What you need to do:
Gather all lines in the data that hold the string "above".

(Stored data)
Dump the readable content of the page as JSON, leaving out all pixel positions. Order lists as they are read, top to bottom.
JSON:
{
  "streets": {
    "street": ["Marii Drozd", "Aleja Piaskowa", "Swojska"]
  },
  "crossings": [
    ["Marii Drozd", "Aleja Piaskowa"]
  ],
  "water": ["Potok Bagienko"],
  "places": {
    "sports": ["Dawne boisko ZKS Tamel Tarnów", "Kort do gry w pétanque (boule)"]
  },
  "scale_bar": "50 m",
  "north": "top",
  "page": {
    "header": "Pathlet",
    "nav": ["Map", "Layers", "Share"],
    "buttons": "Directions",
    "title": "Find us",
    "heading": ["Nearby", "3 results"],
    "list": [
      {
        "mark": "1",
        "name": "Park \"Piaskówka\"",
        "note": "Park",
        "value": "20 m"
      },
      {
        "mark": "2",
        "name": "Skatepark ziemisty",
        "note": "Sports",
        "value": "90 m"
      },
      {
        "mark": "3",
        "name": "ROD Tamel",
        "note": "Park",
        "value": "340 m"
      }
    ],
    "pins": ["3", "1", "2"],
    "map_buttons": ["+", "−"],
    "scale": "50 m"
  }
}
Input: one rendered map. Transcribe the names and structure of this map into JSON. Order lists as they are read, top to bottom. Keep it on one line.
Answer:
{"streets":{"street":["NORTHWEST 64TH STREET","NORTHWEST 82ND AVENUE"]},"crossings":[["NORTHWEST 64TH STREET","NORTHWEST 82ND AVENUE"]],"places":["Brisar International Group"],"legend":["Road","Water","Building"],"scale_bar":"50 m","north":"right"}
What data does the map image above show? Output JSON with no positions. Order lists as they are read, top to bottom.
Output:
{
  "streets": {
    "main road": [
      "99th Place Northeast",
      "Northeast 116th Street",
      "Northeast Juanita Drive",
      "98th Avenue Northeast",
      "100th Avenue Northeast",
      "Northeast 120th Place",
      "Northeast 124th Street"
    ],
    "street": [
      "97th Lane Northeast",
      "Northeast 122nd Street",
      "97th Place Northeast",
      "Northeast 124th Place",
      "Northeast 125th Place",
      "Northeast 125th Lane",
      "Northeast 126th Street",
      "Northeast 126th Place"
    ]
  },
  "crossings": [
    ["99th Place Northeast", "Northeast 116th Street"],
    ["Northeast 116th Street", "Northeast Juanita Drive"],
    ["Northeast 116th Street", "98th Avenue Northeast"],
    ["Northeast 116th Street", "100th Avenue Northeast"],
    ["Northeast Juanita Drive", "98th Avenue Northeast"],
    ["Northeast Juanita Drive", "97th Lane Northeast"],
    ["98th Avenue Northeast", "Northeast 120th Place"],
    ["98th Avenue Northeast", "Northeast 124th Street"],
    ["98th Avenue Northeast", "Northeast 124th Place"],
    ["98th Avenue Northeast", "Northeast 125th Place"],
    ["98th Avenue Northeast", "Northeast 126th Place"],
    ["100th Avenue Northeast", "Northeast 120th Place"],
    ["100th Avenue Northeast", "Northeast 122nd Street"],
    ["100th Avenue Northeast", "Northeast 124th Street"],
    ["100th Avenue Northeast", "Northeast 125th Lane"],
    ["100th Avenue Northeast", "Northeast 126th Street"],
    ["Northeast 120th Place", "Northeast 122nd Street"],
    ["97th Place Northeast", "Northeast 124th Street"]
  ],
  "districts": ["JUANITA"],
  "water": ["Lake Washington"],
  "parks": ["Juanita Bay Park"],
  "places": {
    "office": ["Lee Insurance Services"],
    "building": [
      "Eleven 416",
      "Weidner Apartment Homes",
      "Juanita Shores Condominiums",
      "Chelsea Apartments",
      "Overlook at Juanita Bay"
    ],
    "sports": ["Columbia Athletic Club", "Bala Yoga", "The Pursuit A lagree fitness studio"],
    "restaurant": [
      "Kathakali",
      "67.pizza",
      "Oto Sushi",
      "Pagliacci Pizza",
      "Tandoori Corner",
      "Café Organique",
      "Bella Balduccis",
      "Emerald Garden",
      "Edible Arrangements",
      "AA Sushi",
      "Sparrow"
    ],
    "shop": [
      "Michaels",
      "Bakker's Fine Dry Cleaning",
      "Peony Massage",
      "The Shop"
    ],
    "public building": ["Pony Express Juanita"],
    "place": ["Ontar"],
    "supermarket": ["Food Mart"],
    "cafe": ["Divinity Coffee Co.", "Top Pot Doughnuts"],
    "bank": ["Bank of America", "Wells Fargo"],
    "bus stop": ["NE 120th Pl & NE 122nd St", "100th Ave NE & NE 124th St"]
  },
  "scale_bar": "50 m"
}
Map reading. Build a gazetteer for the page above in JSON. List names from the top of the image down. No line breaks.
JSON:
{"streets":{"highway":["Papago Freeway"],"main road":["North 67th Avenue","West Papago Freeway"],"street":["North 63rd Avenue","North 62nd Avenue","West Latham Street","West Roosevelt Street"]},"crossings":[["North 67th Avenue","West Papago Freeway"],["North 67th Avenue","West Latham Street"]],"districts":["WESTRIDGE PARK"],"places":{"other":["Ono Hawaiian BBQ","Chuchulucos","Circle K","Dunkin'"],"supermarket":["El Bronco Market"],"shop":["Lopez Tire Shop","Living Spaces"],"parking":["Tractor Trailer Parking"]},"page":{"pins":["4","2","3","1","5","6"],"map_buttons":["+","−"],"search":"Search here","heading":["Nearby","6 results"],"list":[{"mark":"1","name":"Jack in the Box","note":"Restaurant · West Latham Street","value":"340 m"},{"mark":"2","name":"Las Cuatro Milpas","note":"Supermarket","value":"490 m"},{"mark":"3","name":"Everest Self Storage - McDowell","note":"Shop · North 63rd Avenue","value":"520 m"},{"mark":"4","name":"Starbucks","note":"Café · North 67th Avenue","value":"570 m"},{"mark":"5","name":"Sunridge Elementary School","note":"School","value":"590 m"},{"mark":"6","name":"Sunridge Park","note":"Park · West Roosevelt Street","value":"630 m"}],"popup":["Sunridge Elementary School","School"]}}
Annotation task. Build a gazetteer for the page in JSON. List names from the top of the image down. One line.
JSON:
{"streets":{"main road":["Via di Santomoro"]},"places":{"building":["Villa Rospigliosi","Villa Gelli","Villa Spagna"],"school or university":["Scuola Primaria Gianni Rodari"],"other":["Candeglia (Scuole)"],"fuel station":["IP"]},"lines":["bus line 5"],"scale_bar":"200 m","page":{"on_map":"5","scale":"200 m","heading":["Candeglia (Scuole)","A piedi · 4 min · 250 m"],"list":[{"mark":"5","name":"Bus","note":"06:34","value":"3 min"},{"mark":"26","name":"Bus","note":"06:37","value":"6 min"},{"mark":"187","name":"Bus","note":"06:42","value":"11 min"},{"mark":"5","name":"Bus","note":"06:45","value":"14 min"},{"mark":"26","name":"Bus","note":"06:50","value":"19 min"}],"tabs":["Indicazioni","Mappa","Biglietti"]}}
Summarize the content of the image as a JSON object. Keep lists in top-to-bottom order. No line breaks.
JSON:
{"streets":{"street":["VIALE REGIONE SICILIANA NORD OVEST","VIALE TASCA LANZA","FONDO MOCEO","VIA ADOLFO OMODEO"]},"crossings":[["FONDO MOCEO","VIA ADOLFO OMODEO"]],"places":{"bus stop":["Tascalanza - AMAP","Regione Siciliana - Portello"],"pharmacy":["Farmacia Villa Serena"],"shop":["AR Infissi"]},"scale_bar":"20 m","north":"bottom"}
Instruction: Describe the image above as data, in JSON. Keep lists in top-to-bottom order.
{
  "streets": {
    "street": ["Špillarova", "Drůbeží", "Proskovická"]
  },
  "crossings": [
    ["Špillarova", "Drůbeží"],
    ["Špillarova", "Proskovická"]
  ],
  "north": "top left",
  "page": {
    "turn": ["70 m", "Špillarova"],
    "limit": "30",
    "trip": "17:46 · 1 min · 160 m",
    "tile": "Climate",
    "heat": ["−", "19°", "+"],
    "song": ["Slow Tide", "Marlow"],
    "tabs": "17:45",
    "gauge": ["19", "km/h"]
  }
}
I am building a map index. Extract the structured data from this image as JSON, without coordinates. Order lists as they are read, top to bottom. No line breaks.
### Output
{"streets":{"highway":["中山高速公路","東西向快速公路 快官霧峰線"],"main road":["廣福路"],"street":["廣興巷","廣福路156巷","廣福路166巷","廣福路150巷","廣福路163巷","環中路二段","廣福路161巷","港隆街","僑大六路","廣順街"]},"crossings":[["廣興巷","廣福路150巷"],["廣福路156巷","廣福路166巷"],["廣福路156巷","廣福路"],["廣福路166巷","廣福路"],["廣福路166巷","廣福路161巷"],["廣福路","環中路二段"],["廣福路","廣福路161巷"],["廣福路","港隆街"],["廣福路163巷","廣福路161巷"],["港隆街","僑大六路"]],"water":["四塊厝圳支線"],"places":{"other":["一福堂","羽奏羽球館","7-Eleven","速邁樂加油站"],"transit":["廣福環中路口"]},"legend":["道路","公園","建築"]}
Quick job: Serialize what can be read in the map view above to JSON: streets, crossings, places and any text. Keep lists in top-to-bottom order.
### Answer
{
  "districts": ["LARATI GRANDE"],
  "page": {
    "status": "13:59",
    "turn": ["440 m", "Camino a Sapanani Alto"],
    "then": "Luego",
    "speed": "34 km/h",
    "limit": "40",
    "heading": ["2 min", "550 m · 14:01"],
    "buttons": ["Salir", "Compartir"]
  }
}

Output of the exercise:
What data does the map image above show? Output JSON with no positions. Order lists as they are read, top to bottom.
Map reading. Build a gazetteer for the page above in JSON. List names from the top of the image down. No line breaks.
Instruction: Describe the image above as data, in JSON. Keep lists in top-to-bottom order.
Quick job: Serialize what can be read in the map view above to JSON: streets, crossings, places and any text. Keep lists in top-to-bottom order.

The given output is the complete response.